§ PROBLEM TO SOLVE
Among the entries below, please show each line that carries the word "middle".

§ Keypoint coordinate data
⟨
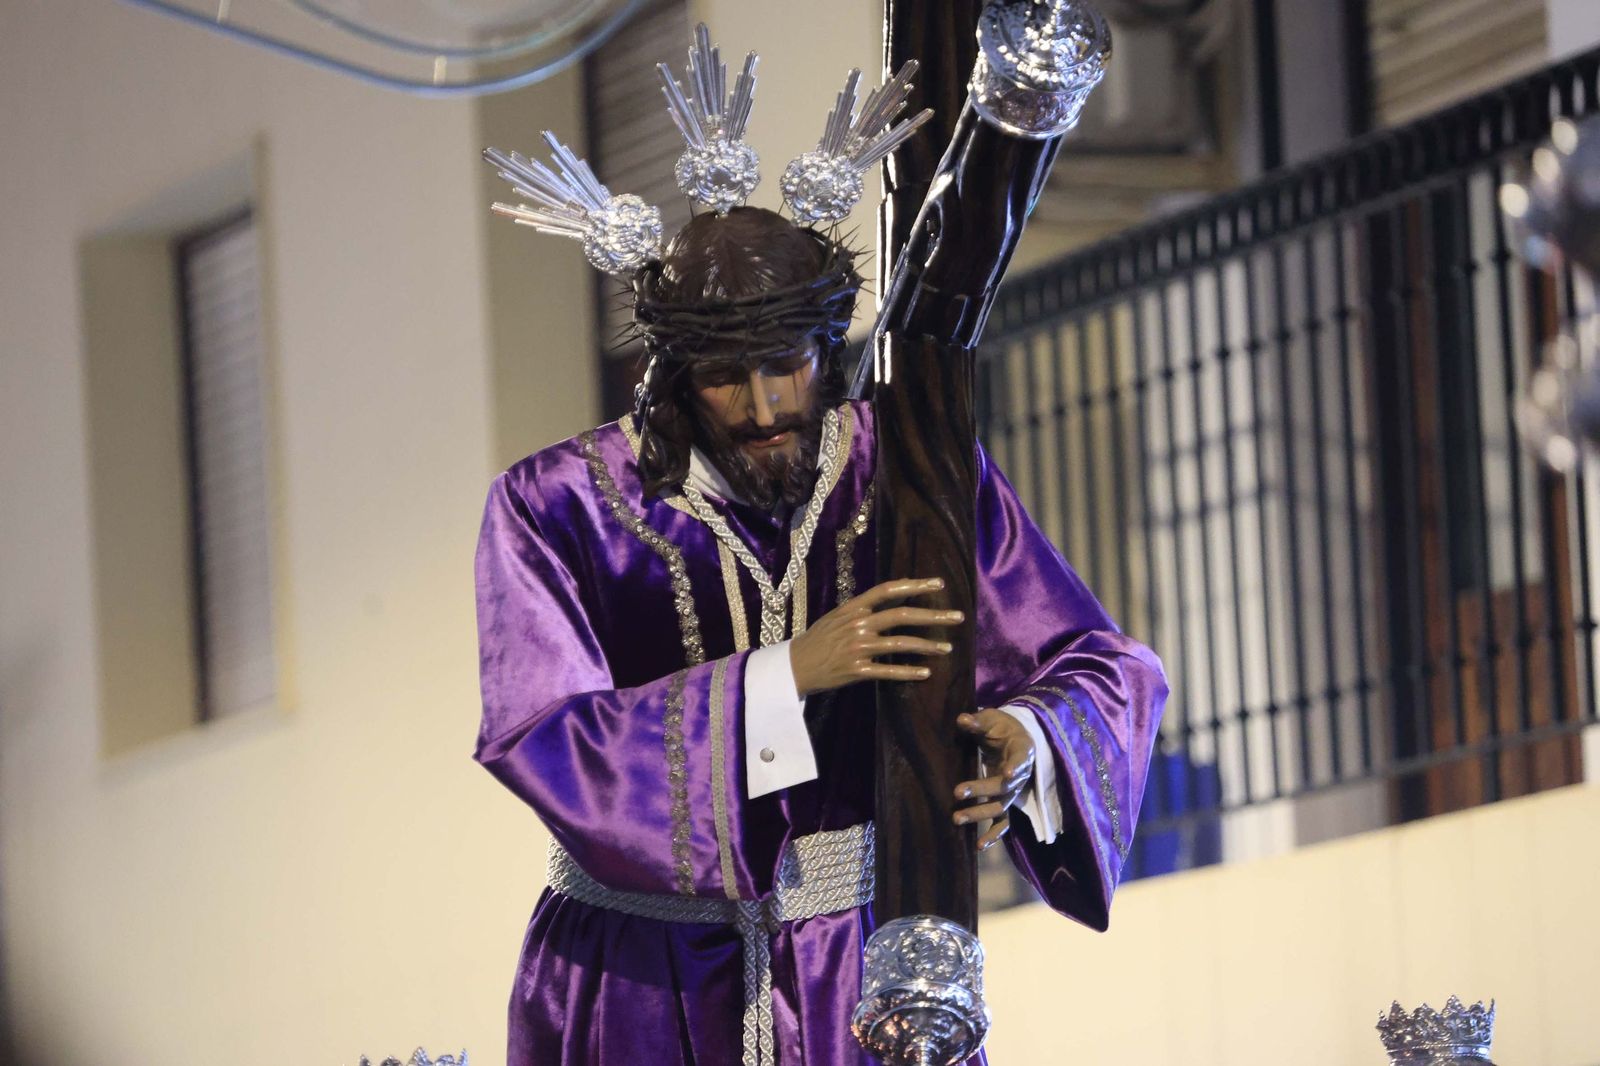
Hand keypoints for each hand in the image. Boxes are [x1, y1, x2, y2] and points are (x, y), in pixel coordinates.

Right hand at [788, 578, 961, 696]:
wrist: (793, 666)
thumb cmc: (817, 640)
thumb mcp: (836, 617)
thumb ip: (861, 609)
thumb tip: (887, 599)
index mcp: (853, 608)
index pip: (888, 590)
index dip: (915, 585)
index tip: (938, 585)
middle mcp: (857, 624)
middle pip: (902, 615)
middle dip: (933, 616)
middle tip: (957, 617)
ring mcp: (858, 647)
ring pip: (900, 643)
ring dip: (927, 645)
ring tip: (947, 648)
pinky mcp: (857, 670)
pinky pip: (889, 671)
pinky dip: (909, 672)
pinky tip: (926, 672)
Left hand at [952, 709, 1035, 851]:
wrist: (1012, 738)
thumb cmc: (1001, 727)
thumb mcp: (991, 719)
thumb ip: (978, 722)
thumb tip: (962, 720)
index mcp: (1022, 751)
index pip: (1020, 760)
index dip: (1015, 767)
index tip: (1007, 773)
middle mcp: (1020, 775)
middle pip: (1004, 787)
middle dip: (981, 791)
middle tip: (957, 792)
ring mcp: (1013, 792)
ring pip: (1000, 807)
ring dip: (980, 813)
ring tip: (957, 818)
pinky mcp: (1005, 802)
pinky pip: (1002, 822)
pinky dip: (993, 835)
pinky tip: (978, 846)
⟩
§ TASK ANSWER
middle mcp: (857, 624)
middle pip: (902, 615)
middle dip: (933, 616)
middle tip: (957, 617)
middle mcp: (1020, 775)
middle pip: (1004, 787)
middle dip: (981, 791)
middle tip: (957, 792)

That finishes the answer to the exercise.